GSA Annual Meeting, November 5-8, 2001

Paper No. 0
Presentation Time: 2:45 PM

BOUNDARY ELEMENT MODELING OF THE ARCUATE GEOMETRY OF THE TRANSANTARCTIC MOUNTAINS FRONT


KOENIG, Elissa and STUMP, Edmund, Dept. of Geological Sciences, Arizona State Univ, Tempe, AZ 85287-1404, koenig@asu.edu

The Transantarctic Mountains (TM) are intracontinental and commonly described as a rift shoulder uplifted along a major boundary fault marking the Transantarctic Mountains front (TMF). The TMF is the boundary between East and West Antarctica, as well as a major discontinuity in crustal thickness (~40 km vs. ~25 km, respectively). As demonstrated by fission-track analysis, initiation of the primary uplift throughout all of the Transantarctic Mountains occurred in the Eocene. By implication this also was the time of faulting along the TMF. Recently recognized sea-floor spreading in the vicinity of the Adare Trough off Northern Victoria Land suggests a genetic link with uplift of the TM. The geometry of the TMF is one of two long arcs each ~750 km in length that intersect at Mt. Discovery, a large shield volcano to the south of McMurdo Sound. We have investigated the formation of the TMF through a series of boundary element models of fracture propagation, analyzing the effects of different loading conditions and initial crack configuration. We have successfully modeled the double-arc geometry of the TMF with two interacting fractures propagating under applied tension and shear loading.

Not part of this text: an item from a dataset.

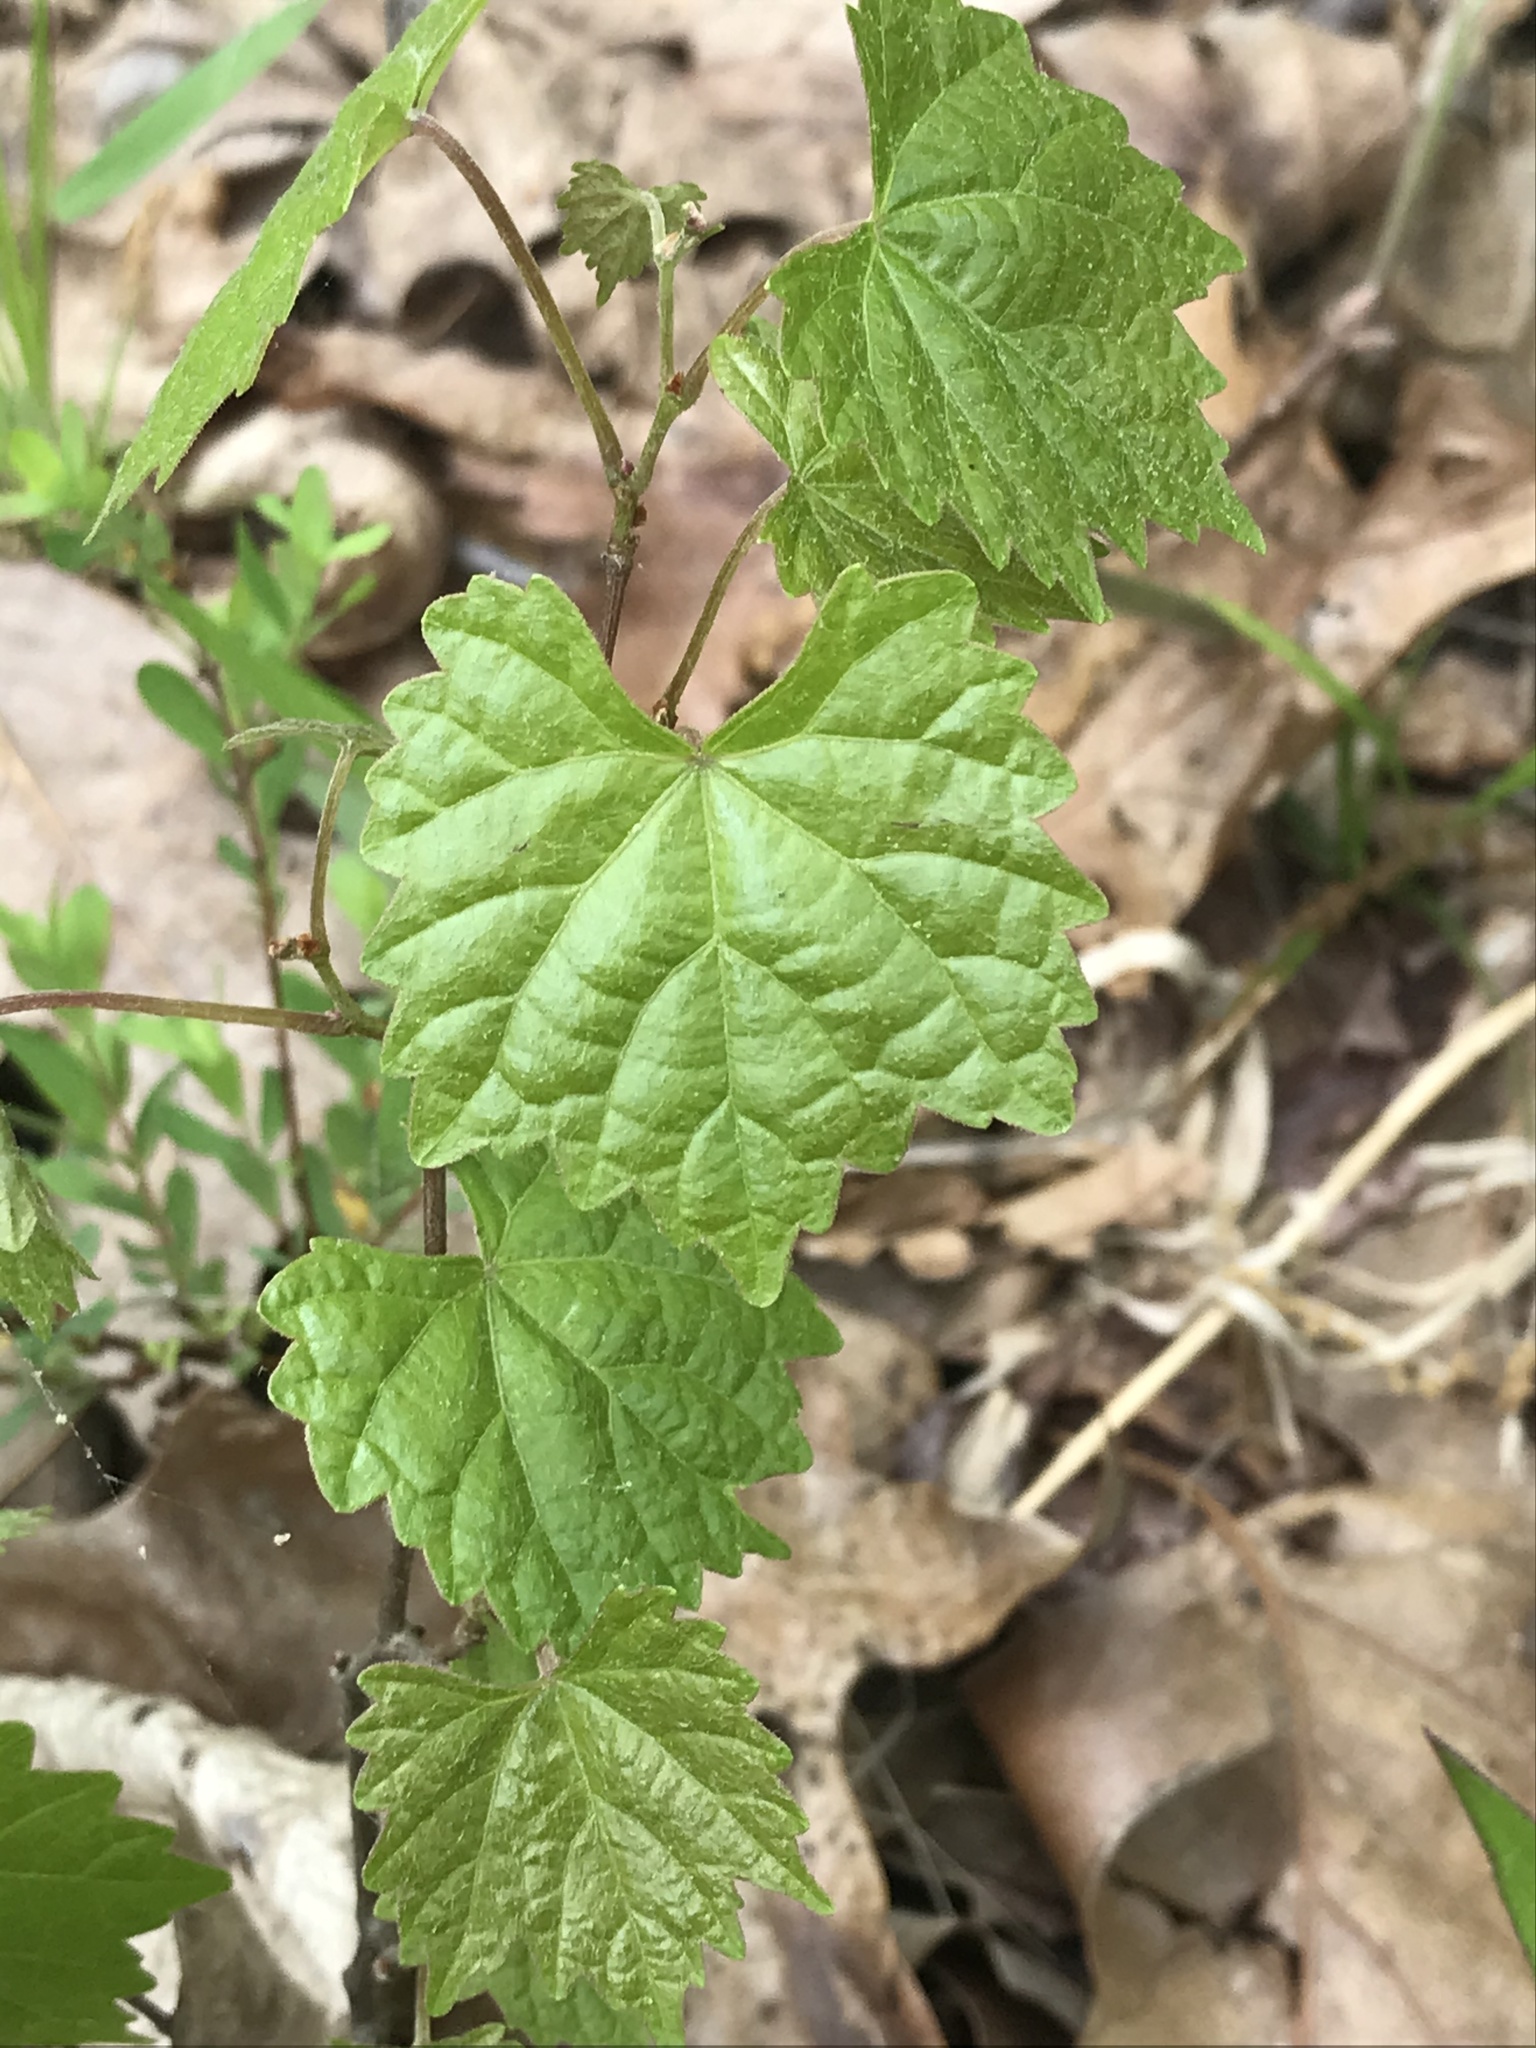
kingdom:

An interesting second–order feature of the TMF is Minna Bluff, a 50 km long ridge of fissure basalt that radiates from Mt. Discovery, equiangularly from the intersection of the arcs of the TMF, and ends in a pronounced hook. This fracture pattern also can be mimicked by our model suggesting that it was formed at the same time as the main faulting along the TMF. That the basalts on Minna Bluff are dated at <10 Ma implies that they rose along a fracture that had been previously established.

Our model has implications for arcuate fault chains found elsewhere on Earth (e.g. the coastline of southeastern Greenland), or extraterrestrially (e.g. the surface of Europa).